Jason Campbell is with us today to talk about microbudget Christian filmmaking. His company is scheduled to release 20 films this year alone and will launch their own streaming platform. 

I have become very interested in the world of micro-budget filmmaking. The unparalleled democratization of filmmaking that we’ve seen happen in the last 20 years has not only made it easier for filmmakers to make first films and develop their craft, I believe it’s an opportunity for Christians to regain a strong voice of faith in film. It can take years, if not decades, for any film to be made, if it ever does get made. And chances are, unless you have experience making films, who is going to risk millions of dollars on you and your project? I’ll give you a hint. No one. 

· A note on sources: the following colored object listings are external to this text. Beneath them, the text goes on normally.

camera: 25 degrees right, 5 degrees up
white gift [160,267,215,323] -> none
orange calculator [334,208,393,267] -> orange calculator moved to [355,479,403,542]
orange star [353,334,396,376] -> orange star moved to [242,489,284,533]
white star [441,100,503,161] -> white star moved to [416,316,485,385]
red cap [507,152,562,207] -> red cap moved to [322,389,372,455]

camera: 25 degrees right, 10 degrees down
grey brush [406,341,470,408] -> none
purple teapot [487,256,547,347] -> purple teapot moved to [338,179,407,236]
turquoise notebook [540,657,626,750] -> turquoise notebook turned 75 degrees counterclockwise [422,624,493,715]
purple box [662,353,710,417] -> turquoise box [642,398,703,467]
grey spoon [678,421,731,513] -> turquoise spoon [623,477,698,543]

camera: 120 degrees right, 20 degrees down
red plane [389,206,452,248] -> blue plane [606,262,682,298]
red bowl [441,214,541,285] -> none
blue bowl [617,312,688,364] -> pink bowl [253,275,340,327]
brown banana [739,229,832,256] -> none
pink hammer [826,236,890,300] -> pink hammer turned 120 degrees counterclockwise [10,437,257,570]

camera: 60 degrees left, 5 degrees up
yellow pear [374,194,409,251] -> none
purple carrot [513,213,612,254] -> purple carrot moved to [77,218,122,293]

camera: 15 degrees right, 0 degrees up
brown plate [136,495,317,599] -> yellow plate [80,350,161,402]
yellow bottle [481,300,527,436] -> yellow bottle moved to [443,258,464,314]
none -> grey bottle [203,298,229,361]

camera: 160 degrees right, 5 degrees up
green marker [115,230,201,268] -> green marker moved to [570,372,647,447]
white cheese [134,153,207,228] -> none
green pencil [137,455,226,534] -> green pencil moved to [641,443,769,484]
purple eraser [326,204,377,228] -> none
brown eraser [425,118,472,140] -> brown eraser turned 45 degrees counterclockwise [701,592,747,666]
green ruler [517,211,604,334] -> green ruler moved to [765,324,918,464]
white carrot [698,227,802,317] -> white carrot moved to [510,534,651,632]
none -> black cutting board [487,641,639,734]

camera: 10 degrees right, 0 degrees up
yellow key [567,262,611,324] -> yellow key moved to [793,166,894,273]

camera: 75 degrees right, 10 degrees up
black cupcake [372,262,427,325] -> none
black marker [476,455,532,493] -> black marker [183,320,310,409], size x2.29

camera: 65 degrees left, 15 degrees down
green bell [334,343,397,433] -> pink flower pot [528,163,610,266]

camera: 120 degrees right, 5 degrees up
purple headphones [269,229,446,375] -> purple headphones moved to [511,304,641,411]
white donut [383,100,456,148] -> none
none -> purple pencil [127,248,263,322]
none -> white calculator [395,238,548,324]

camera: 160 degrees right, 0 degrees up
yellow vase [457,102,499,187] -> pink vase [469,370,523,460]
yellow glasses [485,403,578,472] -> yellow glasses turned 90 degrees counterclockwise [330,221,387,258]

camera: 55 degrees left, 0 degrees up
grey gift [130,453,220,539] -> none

But if you make a micro-budget film, you have a better chance of finding financing. And part of your financial package is that you have written a script that can be done economically. 

The other reason I’ve become more interested in micro-budget filmmaking is creative and theological control. As a filmmaker, I want control. And I don’t want a producer or studio exec telling me to tone down the theology. And that’s what you’re going to have to do if you go the traditional route. 

And that’s what attracts me to micro-budget filmmaking. 

My guest today is a Christian micro-budget filmmaker, and his approach to filmmaking is in the same spirit as Nollywood filmmakers. Nollywood was built on micro-budget filmmaking, and today its output rivals that of the US and Canada combined. 

The highest producing Hollywood studios release an average of 10 to 30 films per year. All together, studios in the US and Canada release about 700 to 800 films per year. Last year, 2021, Disney 10. Universal 11. Sony 13. Apple Originals 13. Paramount 14. Warner Bros.19. Amazon Studios 28 movies. Lionsgate 33. Gravitas Ventures 53. Netflix released 92. 

JC Films released 13. This year it’s scheduled to release 20 films. Has any Christian film studio produced more than 10 per year? Christian film studios produce at most one or two films per year, sometimes one film every 2 to 3 years. And what’s also surprising is that the headquarters for JC Films is not in LA. It’s not in NY, or Chicago, or Atlanta, or Nashville. JC Films is based in West Virginia. 

How is this little West Virginia Christian micro-budget studio able to do this? JC Films has 22 production clubs across the US. The clubs gather creative people together who write, plan and make micro-budget feature films at a grassroots level. JC Films provides organization, guidance, motivation, and sometimes resources. Their catalog has over 50 movies, and they tour their films by hosting free Christian film events at churches across the US, and in June of this year, they will launch their very own streaming platform called JC Plus.

Jason Campbell is the JC of JC Films, and he is with me to talk about his vision, his company, his work, and lessons learned after making 50 micro-budget Christian films.